The rule of conditional probability is valid in quantum theory [Comment on Gelman & Yao's "Holes in Bayesian Statistics"]

TL;DR

This paper refutes claims that the rules of conditional probability fail in quantum theory, demonstrating that probability rules hold in quantum contexts and are not unique to quantum phenomena.

Contribution

The paper clarifies misconceptions about probability in quantum theory, showing that classical probability rules apply and are not violated in quantum experiments.

Findings

Quantum probability rules are valid in the double-slit experiment.

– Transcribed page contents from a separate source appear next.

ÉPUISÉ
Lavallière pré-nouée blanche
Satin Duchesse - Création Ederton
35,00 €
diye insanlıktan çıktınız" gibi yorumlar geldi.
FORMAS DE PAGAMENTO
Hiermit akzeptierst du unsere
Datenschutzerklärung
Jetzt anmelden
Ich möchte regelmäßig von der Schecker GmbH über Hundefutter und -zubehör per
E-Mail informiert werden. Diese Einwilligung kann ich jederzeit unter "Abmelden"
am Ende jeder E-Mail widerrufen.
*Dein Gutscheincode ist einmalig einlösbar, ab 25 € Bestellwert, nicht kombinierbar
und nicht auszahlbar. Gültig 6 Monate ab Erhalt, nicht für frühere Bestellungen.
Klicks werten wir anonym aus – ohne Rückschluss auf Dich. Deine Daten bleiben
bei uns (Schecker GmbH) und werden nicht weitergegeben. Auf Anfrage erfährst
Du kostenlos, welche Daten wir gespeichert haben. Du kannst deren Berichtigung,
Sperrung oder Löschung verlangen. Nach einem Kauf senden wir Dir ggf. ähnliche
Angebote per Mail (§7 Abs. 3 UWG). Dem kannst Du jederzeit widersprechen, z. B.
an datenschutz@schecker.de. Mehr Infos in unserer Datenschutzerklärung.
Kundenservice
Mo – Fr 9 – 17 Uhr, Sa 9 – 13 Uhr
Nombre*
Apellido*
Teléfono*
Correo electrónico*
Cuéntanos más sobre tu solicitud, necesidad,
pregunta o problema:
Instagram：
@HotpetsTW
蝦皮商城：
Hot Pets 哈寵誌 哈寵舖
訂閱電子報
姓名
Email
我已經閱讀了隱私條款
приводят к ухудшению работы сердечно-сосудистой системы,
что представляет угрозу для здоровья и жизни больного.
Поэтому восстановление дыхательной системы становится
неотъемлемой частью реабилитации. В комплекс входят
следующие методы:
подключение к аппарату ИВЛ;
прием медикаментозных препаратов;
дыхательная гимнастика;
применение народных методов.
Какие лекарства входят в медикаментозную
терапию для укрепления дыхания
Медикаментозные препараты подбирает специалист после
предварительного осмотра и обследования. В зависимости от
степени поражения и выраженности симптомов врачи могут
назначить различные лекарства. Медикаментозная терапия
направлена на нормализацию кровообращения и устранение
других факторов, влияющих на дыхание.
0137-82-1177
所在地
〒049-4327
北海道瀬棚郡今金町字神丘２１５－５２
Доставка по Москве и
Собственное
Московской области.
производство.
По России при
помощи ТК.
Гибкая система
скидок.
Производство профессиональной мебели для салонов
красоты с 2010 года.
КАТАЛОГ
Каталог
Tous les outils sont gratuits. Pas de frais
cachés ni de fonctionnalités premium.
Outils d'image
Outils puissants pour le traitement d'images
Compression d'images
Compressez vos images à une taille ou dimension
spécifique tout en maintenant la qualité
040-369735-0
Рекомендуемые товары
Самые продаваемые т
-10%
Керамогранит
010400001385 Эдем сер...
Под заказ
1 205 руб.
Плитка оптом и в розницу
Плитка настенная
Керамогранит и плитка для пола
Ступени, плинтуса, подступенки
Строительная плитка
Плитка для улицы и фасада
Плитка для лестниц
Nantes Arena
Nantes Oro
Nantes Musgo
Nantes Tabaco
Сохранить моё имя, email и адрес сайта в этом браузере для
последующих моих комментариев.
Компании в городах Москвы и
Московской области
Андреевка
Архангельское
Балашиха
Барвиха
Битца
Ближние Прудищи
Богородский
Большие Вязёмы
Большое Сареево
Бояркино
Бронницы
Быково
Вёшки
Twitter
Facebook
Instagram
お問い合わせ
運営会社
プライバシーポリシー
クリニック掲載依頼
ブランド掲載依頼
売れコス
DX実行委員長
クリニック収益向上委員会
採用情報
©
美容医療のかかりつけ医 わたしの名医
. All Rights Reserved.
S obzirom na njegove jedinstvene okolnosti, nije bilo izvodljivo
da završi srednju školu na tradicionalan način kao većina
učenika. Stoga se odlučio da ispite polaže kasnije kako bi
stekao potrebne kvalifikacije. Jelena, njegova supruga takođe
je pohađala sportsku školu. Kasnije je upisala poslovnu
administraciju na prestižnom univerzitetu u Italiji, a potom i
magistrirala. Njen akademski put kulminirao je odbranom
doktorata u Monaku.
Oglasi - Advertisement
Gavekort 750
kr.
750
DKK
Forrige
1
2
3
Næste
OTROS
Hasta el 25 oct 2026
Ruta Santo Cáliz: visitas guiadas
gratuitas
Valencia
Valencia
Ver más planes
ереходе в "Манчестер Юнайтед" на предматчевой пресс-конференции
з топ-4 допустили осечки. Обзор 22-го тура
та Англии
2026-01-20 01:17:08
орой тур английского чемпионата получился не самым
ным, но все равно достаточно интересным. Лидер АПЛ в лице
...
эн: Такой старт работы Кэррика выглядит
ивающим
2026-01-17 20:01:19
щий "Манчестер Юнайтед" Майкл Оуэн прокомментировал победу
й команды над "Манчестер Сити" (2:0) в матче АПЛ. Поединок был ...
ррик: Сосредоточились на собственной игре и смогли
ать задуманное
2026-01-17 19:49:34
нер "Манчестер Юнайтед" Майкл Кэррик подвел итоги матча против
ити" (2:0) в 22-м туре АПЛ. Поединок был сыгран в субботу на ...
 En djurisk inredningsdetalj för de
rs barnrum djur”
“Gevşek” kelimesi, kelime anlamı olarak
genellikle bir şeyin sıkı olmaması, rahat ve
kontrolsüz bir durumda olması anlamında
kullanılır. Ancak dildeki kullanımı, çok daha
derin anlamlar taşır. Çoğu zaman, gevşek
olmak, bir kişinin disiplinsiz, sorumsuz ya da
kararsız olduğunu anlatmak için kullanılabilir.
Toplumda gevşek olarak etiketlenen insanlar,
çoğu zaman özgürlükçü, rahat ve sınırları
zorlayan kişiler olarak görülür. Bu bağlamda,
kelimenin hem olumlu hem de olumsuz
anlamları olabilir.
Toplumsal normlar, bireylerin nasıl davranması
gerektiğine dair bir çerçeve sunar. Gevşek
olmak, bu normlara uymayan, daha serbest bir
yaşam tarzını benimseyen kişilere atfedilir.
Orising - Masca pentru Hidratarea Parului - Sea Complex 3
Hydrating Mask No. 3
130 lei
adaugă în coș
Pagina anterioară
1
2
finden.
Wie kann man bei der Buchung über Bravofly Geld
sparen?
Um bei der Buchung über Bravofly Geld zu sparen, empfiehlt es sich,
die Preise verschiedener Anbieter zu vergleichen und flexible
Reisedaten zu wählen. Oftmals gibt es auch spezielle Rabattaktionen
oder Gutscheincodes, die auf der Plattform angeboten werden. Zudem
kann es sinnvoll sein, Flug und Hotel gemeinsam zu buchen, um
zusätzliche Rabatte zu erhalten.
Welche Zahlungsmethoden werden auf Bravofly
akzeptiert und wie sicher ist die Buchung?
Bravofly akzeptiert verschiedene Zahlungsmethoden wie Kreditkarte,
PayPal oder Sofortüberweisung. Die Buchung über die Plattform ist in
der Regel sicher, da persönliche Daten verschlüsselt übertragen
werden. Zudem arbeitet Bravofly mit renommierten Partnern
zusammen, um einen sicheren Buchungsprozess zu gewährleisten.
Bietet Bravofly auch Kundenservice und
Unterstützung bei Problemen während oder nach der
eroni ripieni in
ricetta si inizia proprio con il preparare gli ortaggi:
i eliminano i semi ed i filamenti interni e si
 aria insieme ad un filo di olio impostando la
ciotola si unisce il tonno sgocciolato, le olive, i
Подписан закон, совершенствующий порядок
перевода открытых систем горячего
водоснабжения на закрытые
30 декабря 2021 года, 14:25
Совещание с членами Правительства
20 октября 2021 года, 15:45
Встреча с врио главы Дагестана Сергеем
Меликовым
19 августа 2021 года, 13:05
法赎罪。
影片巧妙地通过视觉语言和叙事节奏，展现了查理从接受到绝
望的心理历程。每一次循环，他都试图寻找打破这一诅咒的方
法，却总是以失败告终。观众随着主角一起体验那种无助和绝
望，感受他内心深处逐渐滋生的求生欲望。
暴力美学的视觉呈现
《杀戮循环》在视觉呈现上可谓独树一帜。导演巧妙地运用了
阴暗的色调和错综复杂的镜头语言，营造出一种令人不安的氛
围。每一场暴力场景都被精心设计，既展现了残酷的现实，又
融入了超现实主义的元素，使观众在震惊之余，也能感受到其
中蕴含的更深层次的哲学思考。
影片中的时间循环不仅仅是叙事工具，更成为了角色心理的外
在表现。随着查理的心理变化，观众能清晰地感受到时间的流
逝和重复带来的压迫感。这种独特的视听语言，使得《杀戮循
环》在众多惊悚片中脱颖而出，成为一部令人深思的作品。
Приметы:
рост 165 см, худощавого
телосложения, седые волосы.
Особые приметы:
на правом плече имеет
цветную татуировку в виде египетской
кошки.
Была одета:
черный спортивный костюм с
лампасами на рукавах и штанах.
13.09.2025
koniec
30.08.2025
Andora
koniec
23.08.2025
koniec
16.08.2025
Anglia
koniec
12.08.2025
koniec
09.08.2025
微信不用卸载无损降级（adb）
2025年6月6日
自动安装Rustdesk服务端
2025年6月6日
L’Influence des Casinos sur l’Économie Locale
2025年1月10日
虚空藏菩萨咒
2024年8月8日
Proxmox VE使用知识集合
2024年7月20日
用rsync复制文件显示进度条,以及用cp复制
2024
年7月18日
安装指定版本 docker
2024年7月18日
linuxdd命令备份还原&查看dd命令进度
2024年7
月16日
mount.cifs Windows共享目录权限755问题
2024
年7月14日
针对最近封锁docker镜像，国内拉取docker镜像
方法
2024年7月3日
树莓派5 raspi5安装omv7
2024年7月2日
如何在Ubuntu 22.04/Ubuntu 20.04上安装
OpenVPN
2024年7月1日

The quantum inequality discussed also appears in classical non-quantum scenarios.

Misstatements about quantum theory in prior work are corrected.

Abstract

In a recent manuscript, Gelman & Yao (2020) claim that "the usual rules of conditional probability fail in the quantum realm" and that "probability theory isn't true (quantum physics)" and purport to support these statements with the example of a quantum double-slit experiment. The present comment recalls some relevant literature in quantum theory and shows that (i) Gelman & Yao's statements are false; in fact, the quantum example confirms the rules of probability theory; (ii) the particular inequality found in the quantum example can be shown to appear also in very non-quantum examples, such as drawing from an urn; thus there is nothing peculiar to quantum theory in this matter. A couple of wrong or imprecise statements about quantum theory in the cited manuscript are also corrected.